⟨
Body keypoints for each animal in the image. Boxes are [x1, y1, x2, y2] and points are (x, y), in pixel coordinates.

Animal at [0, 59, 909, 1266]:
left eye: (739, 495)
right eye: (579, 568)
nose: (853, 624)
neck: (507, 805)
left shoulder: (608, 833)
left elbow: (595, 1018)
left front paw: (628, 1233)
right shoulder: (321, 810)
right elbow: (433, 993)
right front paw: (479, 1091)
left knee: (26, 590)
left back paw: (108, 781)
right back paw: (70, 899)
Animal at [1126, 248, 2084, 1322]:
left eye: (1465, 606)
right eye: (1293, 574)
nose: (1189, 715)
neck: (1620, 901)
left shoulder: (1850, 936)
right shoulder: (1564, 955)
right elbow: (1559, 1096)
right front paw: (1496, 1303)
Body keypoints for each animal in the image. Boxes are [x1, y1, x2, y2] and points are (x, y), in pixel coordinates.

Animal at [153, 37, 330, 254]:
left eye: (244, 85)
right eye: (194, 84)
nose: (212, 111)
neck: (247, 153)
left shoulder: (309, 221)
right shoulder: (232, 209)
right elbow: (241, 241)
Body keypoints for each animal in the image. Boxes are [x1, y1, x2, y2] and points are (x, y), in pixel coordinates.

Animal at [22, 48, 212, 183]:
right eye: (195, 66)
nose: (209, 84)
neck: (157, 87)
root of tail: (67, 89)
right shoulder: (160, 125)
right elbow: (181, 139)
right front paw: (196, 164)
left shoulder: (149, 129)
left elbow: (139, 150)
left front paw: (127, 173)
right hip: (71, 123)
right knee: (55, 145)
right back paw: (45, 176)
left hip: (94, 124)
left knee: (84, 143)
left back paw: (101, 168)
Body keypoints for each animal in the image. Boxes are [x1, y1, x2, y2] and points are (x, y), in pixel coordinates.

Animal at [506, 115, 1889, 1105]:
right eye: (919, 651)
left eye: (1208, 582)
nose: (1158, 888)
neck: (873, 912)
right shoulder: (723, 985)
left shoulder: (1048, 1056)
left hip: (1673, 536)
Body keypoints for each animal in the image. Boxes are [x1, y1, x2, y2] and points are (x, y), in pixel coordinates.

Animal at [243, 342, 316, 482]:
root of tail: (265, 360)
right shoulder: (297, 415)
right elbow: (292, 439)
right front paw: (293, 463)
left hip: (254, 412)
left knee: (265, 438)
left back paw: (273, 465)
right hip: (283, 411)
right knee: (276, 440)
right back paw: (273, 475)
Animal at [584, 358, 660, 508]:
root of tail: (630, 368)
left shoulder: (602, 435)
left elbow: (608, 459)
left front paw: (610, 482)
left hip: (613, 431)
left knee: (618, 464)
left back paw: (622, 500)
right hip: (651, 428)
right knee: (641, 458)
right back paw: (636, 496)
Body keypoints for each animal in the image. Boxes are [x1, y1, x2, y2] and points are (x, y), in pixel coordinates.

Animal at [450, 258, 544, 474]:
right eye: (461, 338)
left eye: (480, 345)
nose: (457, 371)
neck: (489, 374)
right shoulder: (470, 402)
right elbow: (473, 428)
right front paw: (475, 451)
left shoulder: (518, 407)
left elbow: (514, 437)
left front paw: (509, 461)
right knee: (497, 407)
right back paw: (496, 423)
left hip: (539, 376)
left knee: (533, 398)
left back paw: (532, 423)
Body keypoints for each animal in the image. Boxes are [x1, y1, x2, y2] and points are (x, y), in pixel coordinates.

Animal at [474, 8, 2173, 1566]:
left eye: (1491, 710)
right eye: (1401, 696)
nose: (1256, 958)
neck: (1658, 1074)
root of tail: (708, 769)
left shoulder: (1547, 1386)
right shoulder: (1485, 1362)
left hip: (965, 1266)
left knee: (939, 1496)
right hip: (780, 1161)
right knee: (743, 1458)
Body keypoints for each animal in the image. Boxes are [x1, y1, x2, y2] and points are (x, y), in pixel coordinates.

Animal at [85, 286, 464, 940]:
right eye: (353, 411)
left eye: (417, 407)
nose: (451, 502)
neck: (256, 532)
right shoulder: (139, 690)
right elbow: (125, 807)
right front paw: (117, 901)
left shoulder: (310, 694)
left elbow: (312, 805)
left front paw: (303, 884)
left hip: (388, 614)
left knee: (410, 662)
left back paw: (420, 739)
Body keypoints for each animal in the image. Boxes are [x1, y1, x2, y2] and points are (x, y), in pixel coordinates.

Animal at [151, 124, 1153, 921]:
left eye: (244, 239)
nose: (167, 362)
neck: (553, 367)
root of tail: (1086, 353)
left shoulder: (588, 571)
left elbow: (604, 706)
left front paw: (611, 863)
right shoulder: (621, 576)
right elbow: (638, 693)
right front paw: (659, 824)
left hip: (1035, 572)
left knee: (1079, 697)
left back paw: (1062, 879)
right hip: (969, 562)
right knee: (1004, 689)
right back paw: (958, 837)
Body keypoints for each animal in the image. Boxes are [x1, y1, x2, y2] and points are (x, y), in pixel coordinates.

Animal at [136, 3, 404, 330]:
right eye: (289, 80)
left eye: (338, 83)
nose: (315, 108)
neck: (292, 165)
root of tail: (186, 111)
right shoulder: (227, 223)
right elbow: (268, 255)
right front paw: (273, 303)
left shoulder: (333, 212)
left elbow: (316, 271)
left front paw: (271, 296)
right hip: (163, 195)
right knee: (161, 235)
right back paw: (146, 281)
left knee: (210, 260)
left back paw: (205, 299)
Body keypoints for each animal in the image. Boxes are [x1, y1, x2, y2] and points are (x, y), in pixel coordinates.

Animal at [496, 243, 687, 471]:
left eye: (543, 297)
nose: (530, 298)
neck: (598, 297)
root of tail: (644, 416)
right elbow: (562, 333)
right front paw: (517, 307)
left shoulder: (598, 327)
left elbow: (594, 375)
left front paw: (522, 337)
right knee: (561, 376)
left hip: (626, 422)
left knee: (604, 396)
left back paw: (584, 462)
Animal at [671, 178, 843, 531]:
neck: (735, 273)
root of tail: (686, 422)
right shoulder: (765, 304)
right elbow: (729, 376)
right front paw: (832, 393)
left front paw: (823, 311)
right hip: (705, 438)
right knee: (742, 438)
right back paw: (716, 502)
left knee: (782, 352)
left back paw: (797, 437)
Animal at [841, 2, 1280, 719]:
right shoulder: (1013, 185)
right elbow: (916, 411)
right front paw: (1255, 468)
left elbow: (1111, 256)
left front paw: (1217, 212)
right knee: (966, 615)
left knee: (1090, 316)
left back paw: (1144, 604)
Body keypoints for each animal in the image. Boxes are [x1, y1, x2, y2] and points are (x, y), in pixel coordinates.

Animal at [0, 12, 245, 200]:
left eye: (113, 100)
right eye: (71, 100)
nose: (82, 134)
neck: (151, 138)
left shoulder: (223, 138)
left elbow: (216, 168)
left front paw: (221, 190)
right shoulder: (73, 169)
⟩
What to do: One stretch of the lines above is wanted, from the line that contains "right front paw: (659, 824)" through the line that contains "right hip: (163, 195)". Output it exactly.

Answer to the exercise:
right front paw: (659, 824)
left hip: (1035, 572)
left knee: (1079, 697)
left back paw: (1062, 879)
right hip: (969, 562)
right knee: (1004, 689)
right back paw: (958, 837)
Body keypoints for each animal in the image. Boxes are [x1, y1, x2, y2] and points are (x, y), in pixel coordinates.

Animal at [136, 3, 404, 330]:
right eye: (289, 80)
left eye: (338, 83)
nose: (315, 108)
neck: (292, 165)
root of tail: (186, 111)
right shoulder: (227, 223)
right elbow: (268, 255)
right front paw: (273, 303)
left shoulder: (333, 212)
left elbow: (316, 271)
left front paw: (271, 296)
right hip: (163, 195)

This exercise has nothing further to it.